Muchos libros sagrados, al sintonizar con el sentir de la conciencia original, alientan al ser humano a una búsqueda trascendente despojándolo de todos los afanes materiales, pero ninguno de estos libros es insustituible, ni la Verdad eterna e incuestionable puede ser contenida dentro de un sistema de ideas, pues toda idea es obra humana, no divina.
El Reino, perfecta culminación del todo el proceso universal, material y espiritual, no está representado en ninguna religión, ni la verdad que conduce a la plenitud es una propiedad institucional. Como Jesucristo dijo, el Reino hay que buscarlo en lo profundo del corazón, cada individuo, para luego reunirse y compartir el hallazgo en el colectivo.

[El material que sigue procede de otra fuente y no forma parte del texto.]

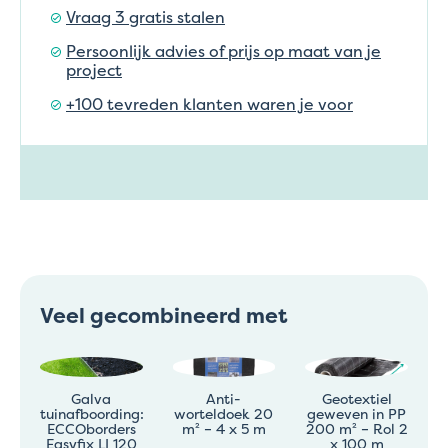
Vraag 3 gratis stalen
Persoonlijk advies of prijs op maat van je
project
+100 tevreden klanten waren je voor
Veel gecombineerd met
Galva
Anti-
Geotextiel
tuinafboording:
worteldoek 20
geweven in PP
ECCOborders
m² – 4 x 5 m
200 m² – Rol 2
Easyfix LI 120
x 100 m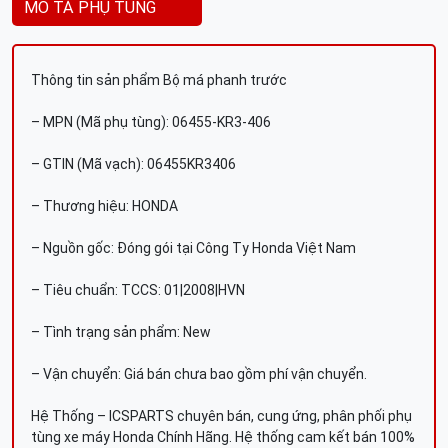
MÔ TẢ PHỤ TÙNG
Thông tin sản phẩm Bộ má phanh trước
– MPN (Mã phụ tùng): 06455-KR3-406
– GTIN (Mã vạch): 06455KR3406
– Thương hiệu: HONDA
– Nguồn gốc: Đóng gói tại Công Ty Honda Việt Nam
– Tiêu chuẩn: TCCS: 01|2008|HVN
– Tình trạng sản phẩm: New
– Vận chuyển: Giá bán chưa bao gồm phí vận chuyển.
Hệ Thống – ICSPARTS chuyên bán, cung ứng, phân phối phụ
tùng xe máy Honda Chính Hãng. Hệ thống cam kết bán 100%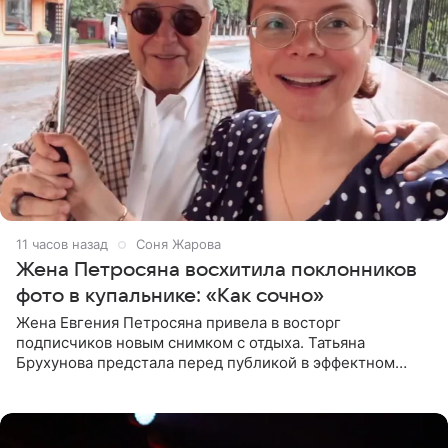
11 часов назад
Соня Жарова
Жена Петросяна восхитила поклонников
фото в купальнике: «Как сочно»
Жена Евгения Петросяна привела в восторг
подписчиков новым снимком с отдыха. Татьяна
Брухунова предстала перед публикой в эффектном
черно-сиреневом монокини, позируя прямо в бассейне.
«Ох, как сочно», «Татьяна,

Dos duermen juntos, uno es tomado y el otro dejado. Dos trabajan en el campo hombro con hombro, uno es tomado y el otro dejado. Dos individuos pueden estar juntos exteriormente y sentirse unidos, pero esta unión no es garantía de ninguna vinculación trascendente. La búsqueda interior es una responsabilidad ineludible de cada persona.
Todo el que busca en su conciencia limpia de ideas y de condicionantes externos encontrará siempre la misma Verdad. No es posible que, siendo uno solo el Origen de todos los seres humanos, unos puedan encontrar unas cosas y otros otras diferentes. Y si hay diferencias, esto es signo de que aún no se ha alcanzado el puro candor original.